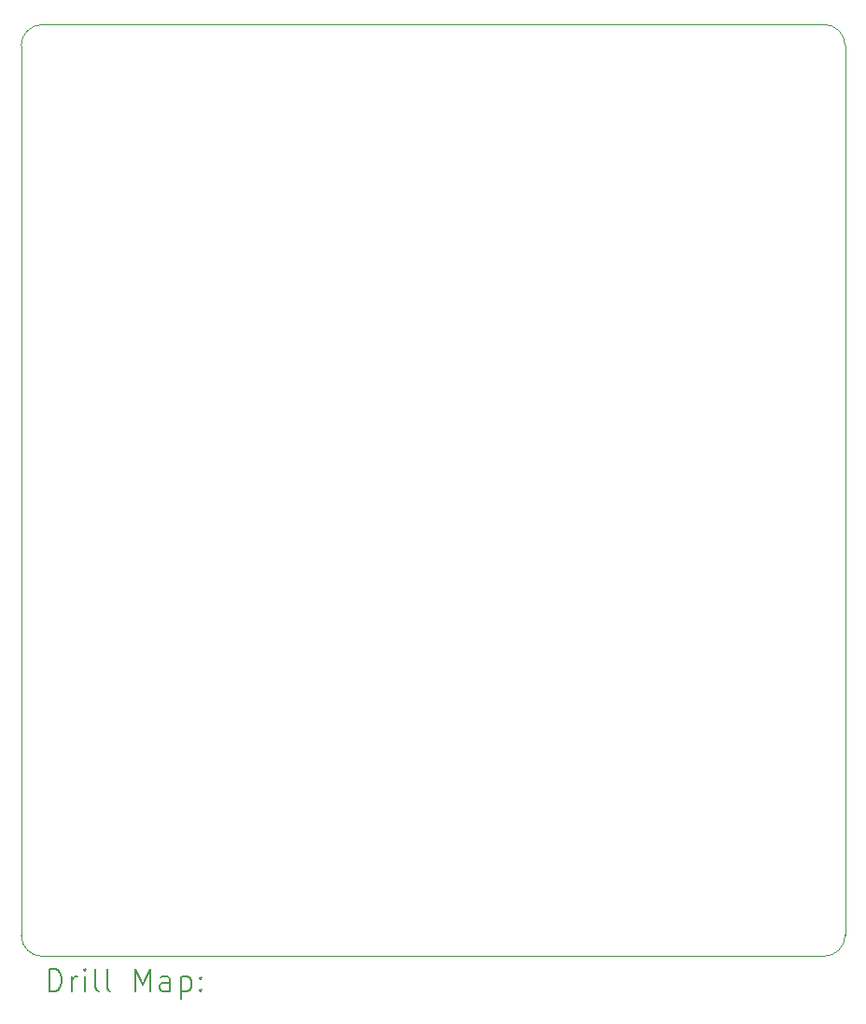
<source format=gbr>
%TF.GenerationSoftware,KiCad,Pcbnew,8.0.4*%
%TF.CreationDate,2024-09-09T14:05:50-07:00*%
%TF.ProjectId,Bottom_Board,426f7474-6f6d-45f4-926f-6172642e6b69,0*%
%TF.SameCoordinates,Original*%
%TF.FileFunction,Drillmap*%
%TF.FilePolarity,Positive*%
%FSLAX45Y45*%
G04 Gerber Fmt 4.5, Leading zero omitted, Abs format (unit mm)*
G04 Created by KiCad (PCBNEW 8.0.4) date 2024-09-09 14:05:50*
%MOMM*%
%LPD*%
G01*
G04 APERTURE LIST*
%ADD10C,0.100000*%
%ADD11C,0.200000*%
G04 APERTURE END LIST*
D10*
X9999580Y-6490720D02*
G75*
G02*
X10190300Y-6300000I190720J0D01*
G01*
X17284280Y-6299580D02*
G75*
G02*
X17475000Y-6490300I0J-190720D01*
G01*
X17284700Y-14749580D02*
X10190720Y-14750420D01*
X17475000Y-14559280D02*
G75*
G02*
X17284700Y-14749580I-190300J0D01*
G01*
X10190300Y-6300000D02*
X17284280Y-6299580D01*
X17475000Y-6490300D02*
X17475000Y-14559280D01*
X10000000Y-14559700D02*
X9999580Y-6490720D01*
X10190720Y-14750420D02*
G75*
G02*
X10000000Y-14559700I0J190720D01*
G01*
D11*
X10255357Y-15066904D02*
X10255357Y-14866904D01*
X10255357Y-14866904D02*
X10302976Y-14866904D01*
X10302976Y-14866904D02*
X10331547Y-14876428D01*
X10331547Y-14876428D02*
X10350595Y-14895475D01*
X10350595Y-14895475D02*
X10360119Y-14914523D01*
X10360119Y-14914523D02*
X10369643Y-14952618D01*
X10369643Y-14952618D02*
X10369643Y-14981189D01*
X10369643Y-14981189D02*
X10360119Y-15019285D01*
X10360119Y-15019285D02*
X10350595Y-15038332D01*
X10350595Y-15038332D02*
X10331547Y-15057380D01*
X10331547Y-15057380D02*
X10302976Y-15066904D01*
X10302976Y-15066904D02*
X10255357Y-15066904D01*
X10455357Y-15066904D02*
X10455357Y-14933570D01*
X10455357Y-14971666D02*
X10464881Y-14952618D01*
X10464881Y-14952618D02*
X10474404Y-14943094D01*
X10474404Y-14943094D02*
X10493452Y-14933570D01*
X10493452Y-14933570D02*
X10512500Y-14933570D01*
X10579166Y-15066904D02*
X10579166Y-14933570D01*
X10579166Y-14866904D02*
X10569643Y-14876428D01*
X10569643Y-14876428D02*
X10579166Y-14885951D01*
X10579166Y-14885951D02*
X10588690Y-14876428D01*
X10588690Y-14876428D02*
X10579166Y-14866904D01*
X10579166Y-14866904D02*
X10579166Y-14885951D01*
X10702976Y-15066904D02*
X10683928Y-15057380D01*
X10683928Y-15057380D02*
X10674404Y-15038332D01*
X10674404Y-15038332D02*
X10674404Y-14866904D01*
X10807738Y-15066904D02*
X10788690Y-15057380D01*
X10788690Y-15057380D02*
X10779166Y-15038332D01*
X10779166Y-15038332D02*
X10779166Y-14866904D01*
X11036309Y-15066904D02*
X11036309Y-14866904D01*
X11036309Y-14866904D02*
X11102976Y-15009761D01*
X11102976Y-15009761D02*
X11169643Y-14866904D01*
X11169643Y-14866904D02*
X11169643Y-15066904D01*
X11350595Y-15066904D02*
X11350595Y-14962142D01*
X11350595Y-14962142D02*
X11341071Y-14943094D01*
X11341071Y-14943094D02*
X11322023Y-14933570D01*
X11322023Y-14933570D02*
X11283928Y-14933570D01*
X11283928Y-14933570D02*
X11264881Y-14943094D01*
X11350595Y-15057380D02*
X11331547Y-15066904D01*
X11331547Y-15066904D02*
X11283928Y-15066904D01*
X11283928Y-15066904D02*
X11264881Y-15057380D01*
X11264881Y-15057380D02*
X11255357Y-15038332D01*
X11255357Y-15038332D02*
X11255357Y-15019285D01*
X11255357Y-15019285D02*
X11264881Y-15000237D01*
X11264881Y-15000237D02*
X11283928Y-14990713D01*
X11283928Y-14990713D02*
X11331547Y-14990713D01*
X11331547Y-14990713D02*
X11350595Y-14981189D01*
X11445833Y-14933570D02*
X11445833Y-15133570D01*
X11445833Y-14943094D02*
X11464881Y-14933570D01*
X11464881Y-14933570D02*
X11502976Y-14933570D01*
X11502976Y-14933570D02*
X11522023Y-14943094D01*
X11522023Y-14943094D02*
X11531547Y-14952618D01*
X11531547Y-14952618D02*
X11541071Y-14971666D01*
X11541071Y-14971666D02*
X11541071Y-15028808D01*
X11541071Y-15028808D02*
X11531547Y-15047856D01*
X11531547Y-15047856D02*
X11522023Y-15057380D01*
X11522023Y-15057380D02*
X11502976Y-15066904D01*
X11502976Y-15066904D02*
X11464881Y-15066904D01*
X11464881Y-15066904D02*
X11445833Y-15057380D01*
X11626785Y-15047856D02*
X11636309Y-15057380D01*
X11636309Y-15057380D02*
X11626785Y-15066904D01*
X11626785Y-15066904D02*
X11617262Y-15057380D01*
X11617262Y-15057380D02*
X11626785Y-15047856D01*
X11626785Y-15047856D02*
X11626785Y-15066904D01*
X11626785Y-14943094D02*
X11636309Y-14952618D01*
X11636309Y-14952618D02*
X11626785Y-14962142D01*
X11626785Y-14962142D02*
X11617262Y-14952618D01*
X11617262Y-14952618D02*
X11626785Y-14943094D01*
X11626785Y-14943094D02*
X11626785Y-14962142D01*
M02*

</source>
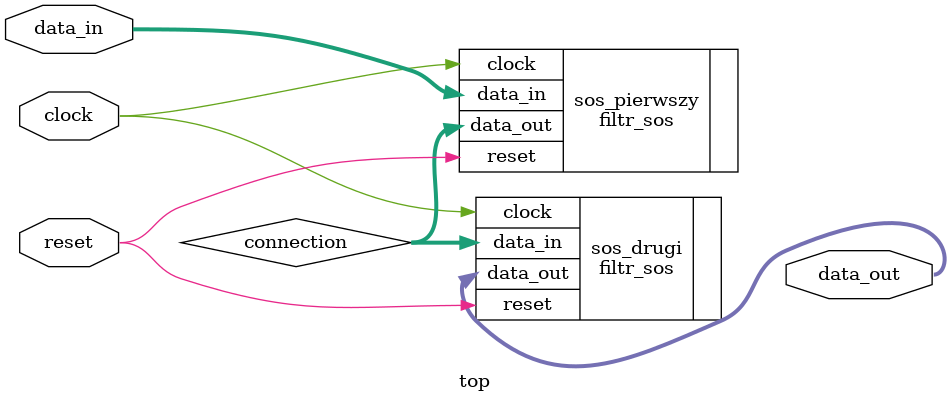
<source format=v>
`timescale 1ns / 1ps


module top #(parameter COEF_SIZE = 32, DATA_SIZE = 24)(
    input clock,
    input reset,
    input [DATA_SIZE-1:0] data_in,
    output [DATA_SIZE-1:0] data_out
);
    
wire [DATA_SIZE-1:0] connection;
    
filtr_sos #(.COEF_SIZE(COEF_SIZE),
            .DATA_SIZE(DATA_SIZE),
            .B0(32'b01000000000000000000000000000000),
            .B1(32'b10000001100100011111110011101000),
            .B2(32'b01000000000000000000000011001111),
            .A1(32'b10000010100101001001010110110011),
            .A2(32'b00111111000111011111110110101011)
            ) sos_pierwszy (
    .clock(clock),
    .reset(reset),
    .data_in(data_in),
    .data_out(connection)
);
    
    
filtr_sos #(.COEF_SIZE(COEF_SIZE),
            .DATA_SIZE(DATA_SIZE),
            .B0(32'b01000000000000000000000000000000),
            .B1(32'b10000001100100011111111001111010),
            .B2(32'b00111111111111111111111100110001),
            .A1(32'b10000010001111101100010001110000),
            .A2(32'b00111111001100000010100010101001)
            ) sos_drugi (
    .clock(clock),
    .reset(reset),
    .data_in(connection),
    .data_out(data_out)
);
    
endmodule

</source>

### The problem
Note each line of the entries that has "source" in it, and copy those lines.

### Task result
<source format=gbr>
</source>
<source format=v>
</source>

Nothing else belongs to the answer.